## SUPPLIED MATERIAL
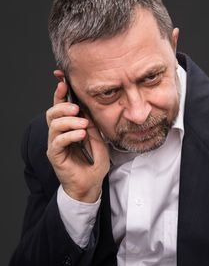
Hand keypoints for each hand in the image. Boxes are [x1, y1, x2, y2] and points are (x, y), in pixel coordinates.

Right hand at [46, 72, 109, 201]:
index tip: (63, 81)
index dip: (60, 92)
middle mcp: (60, 133)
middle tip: (77, 109)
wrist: (91, 184)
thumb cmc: (94, 162)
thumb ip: (92, 125)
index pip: (61, 106)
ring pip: (53, 124)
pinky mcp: (55, 155)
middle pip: (52, 112)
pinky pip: (58, 141)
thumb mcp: (98, 139)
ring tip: (83, 124)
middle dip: (63, 106)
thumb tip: (87, 112)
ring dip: (69, 121)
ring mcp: (56, 143)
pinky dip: (70, 135)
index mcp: (69, 126)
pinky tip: (81, 135)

## EXERCISE DETAILS
Report each line of the listing above that uses the word "middle".

## ANSWER TO THE PROBLEM
middle mcp: (60, 133)
middle tip: (77, 109)
middle pip: (52, 112)
middle dip: (63, 106)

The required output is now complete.